Tak wynika z założeń do projektu nowelizacji ustawy o systemie ubezpieczeń społecznych oraz niektórych innych ustaw. Nie jest tajemnicą, że ZUS od dłuższego czasu ma problem z lekarzami orzecznikami. Rząd go dostrzegł i zamierza się nim zająć. Na to przynajmniej wskazują założenia do projektu zmian przepisów, które zostały niedawno opublikowane w wykazie prac rządu. Wynika z nich, że planowane jest wprowadzenie zmian dotyczących kwalifikacji wymaganych od lekarzy orzeczników. W jakim kierunku? Przykładowo możliwe będzie zatrudnianie – poza lekarzami specjalistami – również medyków nieposiadających tytułu specjalisty. Do wydawania orzeczeń w pierwszej instancji skierowane zostaną m.in. osoby w trakcie szkolenia specjalizacyjnego w określonej dziedzinie medycyny oraz wykonujące czynnie zawód co najmniej pięć lat.
Czytaj więcej:
Pielęgniarka i fizjoterapeuta będą orzekać
Rząd zapewnia, że jednocześnie będą funkcjonowały mechanizmy zapewniające właściwą jakość wydawanych orzeczeń. W szczególności chodzi o kontrolę przez lekarzy bezpośredniego nadzoru (głównego lekarza orzecznika), kontrole przez lekarzy inspektorów nadzoru orzeczniczego, możliwość wnoszenia środków prawnych od wydawanych orzeczeń, dopuszczalność uzupełnienia dokumentacji medycznej o opinie lekarza konsultanta – specjalisty z określonej dziedziny medycyny lub psychologa.

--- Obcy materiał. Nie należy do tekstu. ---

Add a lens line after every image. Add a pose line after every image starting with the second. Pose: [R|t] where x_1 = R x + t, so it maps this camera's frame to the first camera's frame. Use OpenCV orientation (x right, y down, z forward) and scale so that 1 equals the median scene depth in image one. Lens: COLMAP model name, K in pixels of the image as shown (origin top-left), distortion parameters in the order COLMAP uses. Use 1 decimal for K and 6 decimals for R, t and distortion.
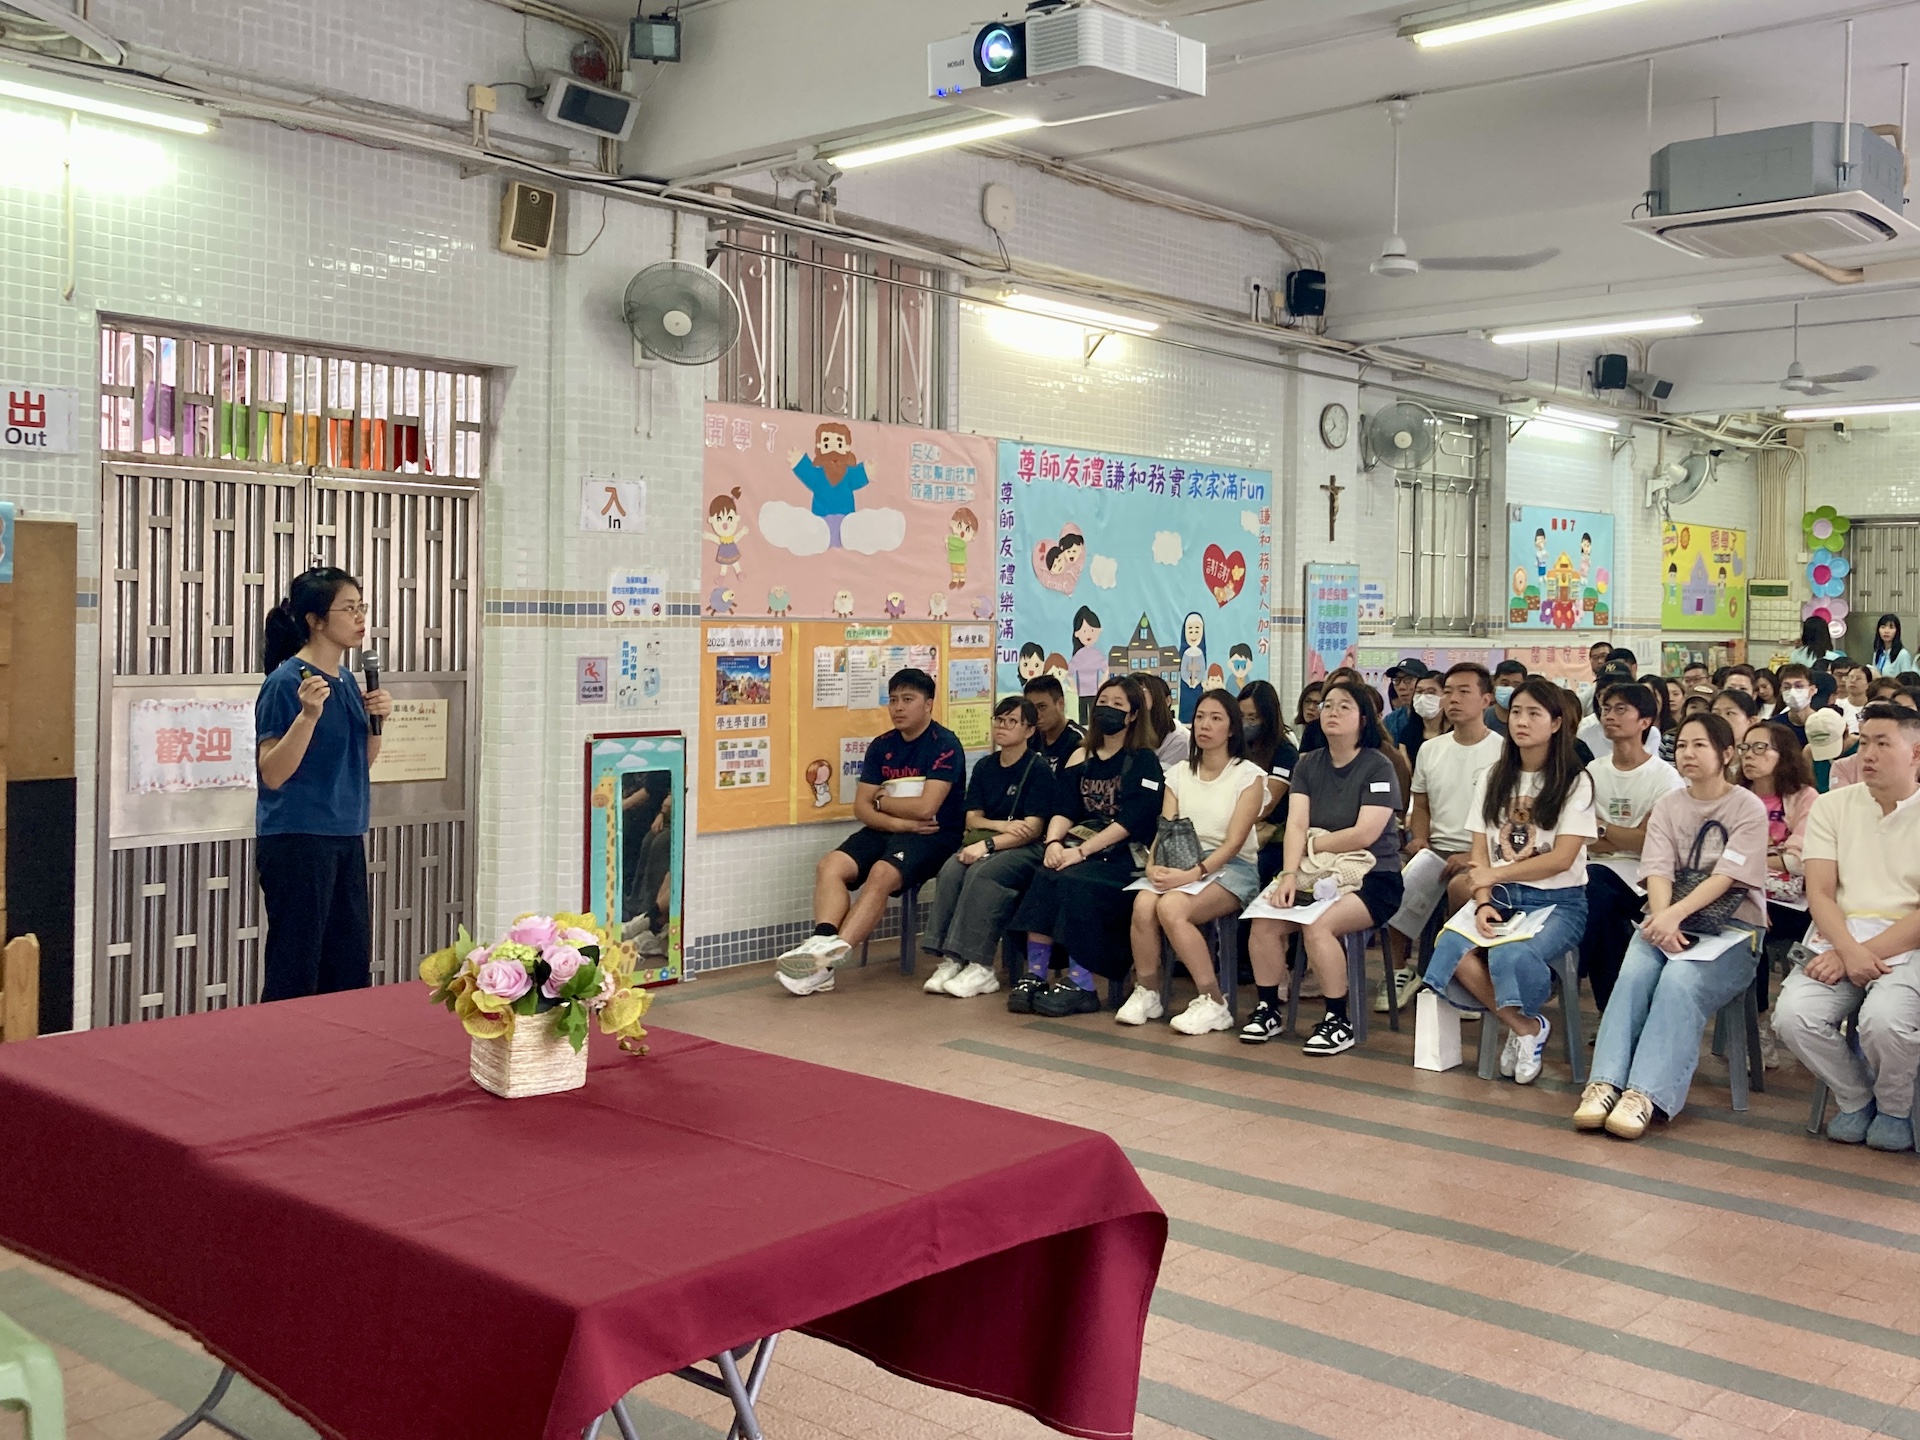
lens RADIAL K [[1850.2, 0, 960.2], [0, 1850.2, 713.3], [0, 0, 1]] dist [-0.061898, 0.000000]
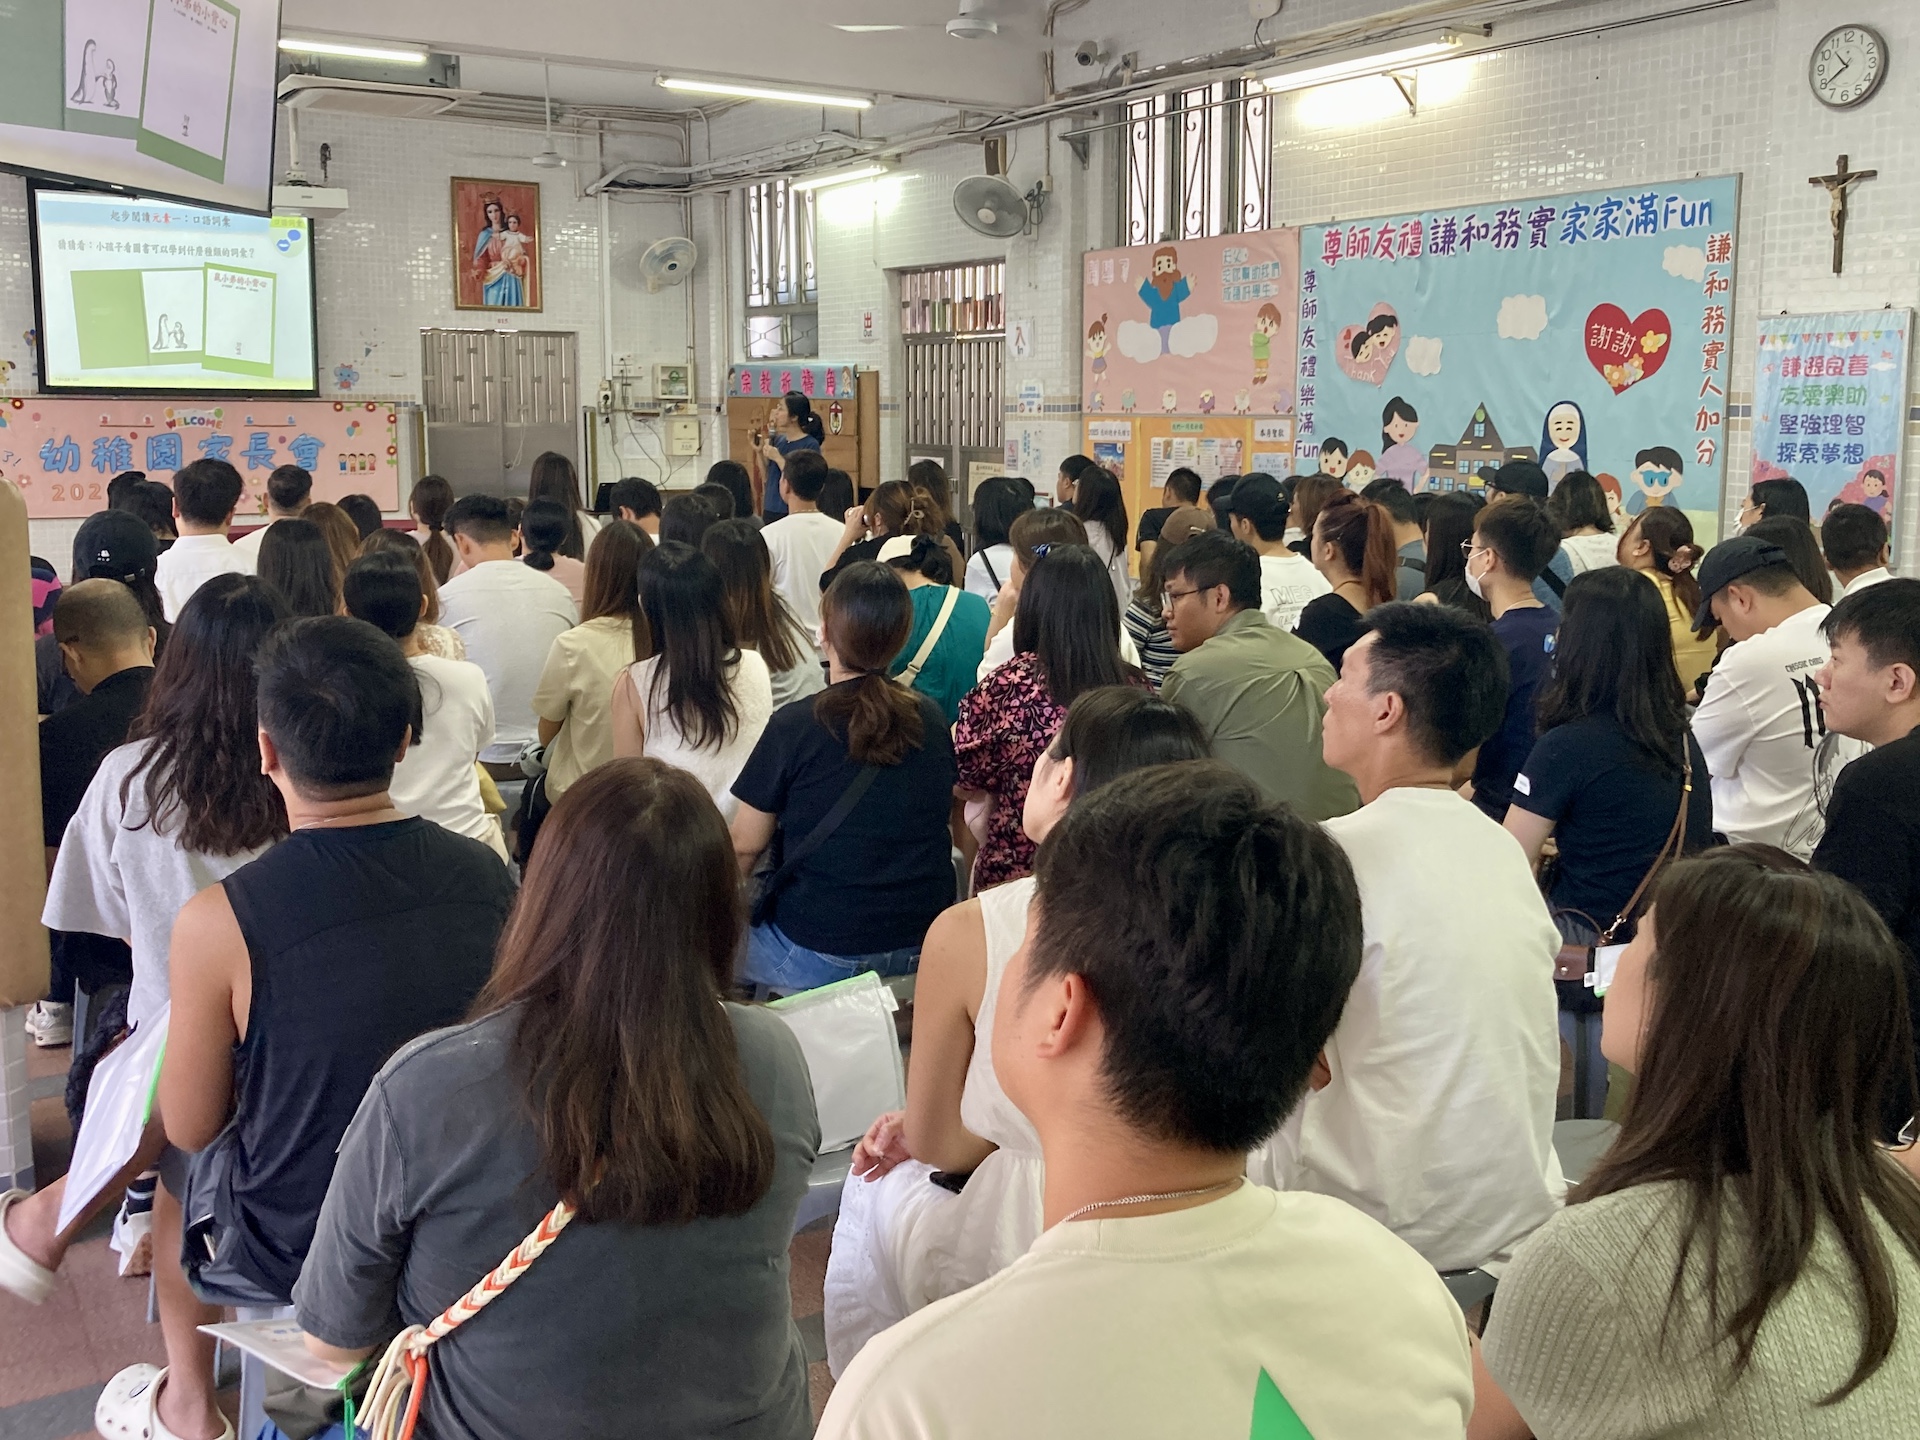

Z założeń wynika, że planowane jest też wprowadzenie możliwości wydawania orzeczeń w określonych rodzajach spraw przez specjalistów wykonujących samodzielne zawody medyczne. W tym zakresie proponuje się, by w sprawach o rehabilitację leczniczą w ramach prewencji rentowej w zakresie narządu ruchu orzeczenia mogły być wydawane przez fizjoterapeutów, a w przypadkach, w których ustala się niezdolność do samodzielnej egzystencji - przez pielęgniarki i pielęgniarzy.
O tym, czy dana sprawa będzie mogła zostać skierowana do rozpatrzenia przez wymienionych specjalistów, w każdym przypadku zdecyduje główny lekarz orzecznik, który w centrum orzeczniczym będzie sprawował nadzór nad wydawaniem orzeczeń.